В своих оценках Алексис де Токвиль, идя гораздо дальше простого описания отдельного исторического момента, выделяет характерные черты долговременной тенденции развития: начиная с английской революции (1642–1651) все политические движения, осуществившие планы свержения установленного порядка, гнались за мечтой о совершенном обществе, основанном на братстве и равенстве. Разрушить Зло и построить мир, в котором обездоленные обрели бы справедливость – это означало заново провозгласить древнюю весть первоначального христианства, (идея) осуществления которой звала массы к активному участию и распространялась, пересекая границы государств.
Порожденный французской революцией прозелитизм, вдохновляемый новой религией без Бога, привел в страх правителей половины Европы, вековые права которых оказались под угрозой, и вынудил их объявить непримиримую войну идеям философов. Но выяснилось, что возвращение к status quo невозможно: прежнее общество умерло навсегда; новые идеи проникли вглубь, особенно в среду интеллектуалов; пытаться пресечь их распространение, призывать к возвращению в прошлое было анахронизмом. Новое время продолжало свой путь через ряд противоречий, которые привели к сосуществованию, на первый взгляд, непримиримых форм мышления: чем громче провозглашалась вера в прогресс и разум, тем больше европеец предавался творению новых богов, стремясь исправить отсутствие незыблемых авторитетов и избавиться от чувства неопределенности, возникавшей – что вполне понятно – от разрушения всякой связи с традицией. Итак, в эпоху “современности”, по наблюдениям историка религий Жан-Пьера Сирроно, священное «угасает с одной стороны» только для того, «чтобы вновь появиться с другой; отнюдь не исчезая окончательно, оно претерпевает метаморфозы и переносится на новые объекты»[183]. По мнению многих исследователей феномена религии, считающих священное одной из фундаментальных антропологических категорий[184], такие проявления порождаются необходимостью придать ценность «индивидуальному или коллективному» существованию, усиливаясь в периоды кризисов[185]. Итак, когда общество подвергается радикальным и неожиданным изменениям, в лучшую или худшую сторону, люди защищают себя, изыскивая стратегии, которые содействовали бы приспособлению к новой ситуации и позволяли адекватно откликнуться на перемены. «Необычное», как сказал бы Лотман[186], побуждает к новому опыту и призывает соразмериться с неожиданным, чтобы вновь обрести утраченное равновесие; событие, ставшее разрушителем спокойствия, дезориентирующее и порождающее неуверенность, вынуждает людей прибегать к самозащите посредством поиска таких начал, которые вернули бы существованию надежность и смысл. Итак, «современность» как эпоха глубоких трансформаций, увлекающих человека в водоворот непрерывных перемен, есть период, благоприятствующий метаморфозам священного, а не его исчезновению.

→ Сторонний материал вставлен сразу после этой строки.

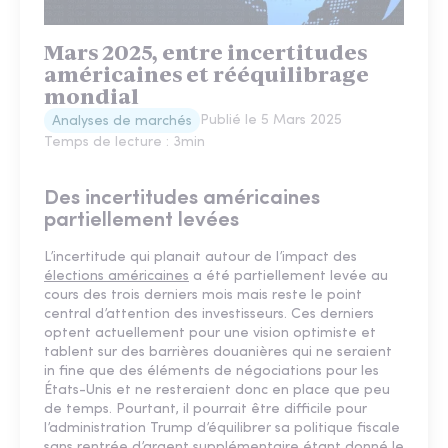
Mars 2025, entre incertitudes
américaines et rééquilibrage
mondial
Publié le
5 Mars 2025
Analyses de marchés
Temps de lecture :
3
min
Des incertitudes américaines
partiellement levées
L’incertitude qui planait autour de l’impact des
élections américaines
a été partiellement levée au
cours des trois derniers mois mais reste le point
central d’attention des investisseurs. Ces derniers
optent actuellement pour une vision optimiste et
tablent sur des barrières douanières qui ne seraient
in fine que des éléments de négociations pour les
États-Unis et ne resteraient donc en place que peu
de temps. Pourtant, il pourrait être difficile pour
l’administration Trump d’équilibrer sa politique fiscale
sans rentrée d’argent supplémentaire étant donné le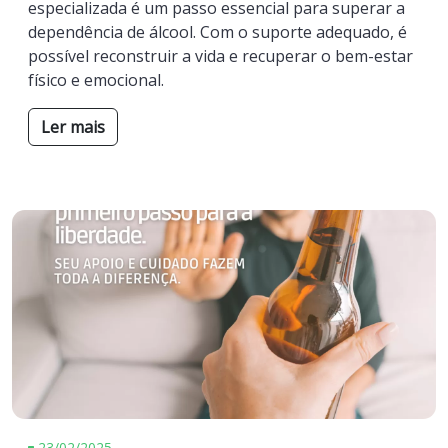
especializada é um passo essencial para superar a
dependência de álcool. Com o suporte adequado, é
possível reconstruir a vida e recuperar o bem-estar
físico e emocional.
Ler mais
23/02/2025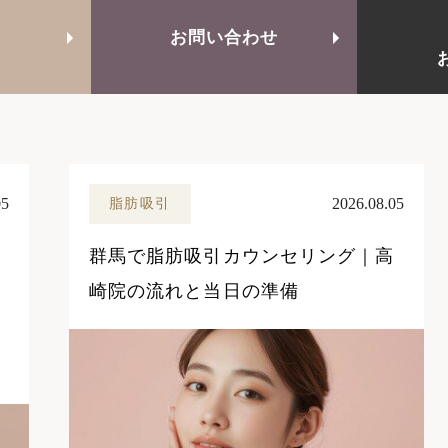
お問い合わせ
05
2026.08.05
脂肪吸引
群馬で脂肪吸引カウンセリング｜高
崎院の流れと当日の準備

Среди сакрализованных социальных сущностей особую важность в Новое время приобрела революция как состояние, в котором развертывались феномены «коллективного брожения».
«Человеку кажется, – отмечает относительно французской революции Дюркгейм, – что над ним властвуют силы, которые он не опознает как свои собственные, что они его увлекают […], он чувствует себя перенесенным в мир, отличный от того, в котором развертывается его частное существование. Жизнь здесь не только напряжена, она отличается качественно […], человек теряет заинтересованность в себе самом, забывает себя, целиком отдавая себя общим целям. […] В такие исторические моменты эта высшая жизнь проживается с такой интенсивностью, столь исключительным образом, что занимает сознание почти целиком, более или менее полностью избавляя его от забот эгоистического или низкого порядка»[188].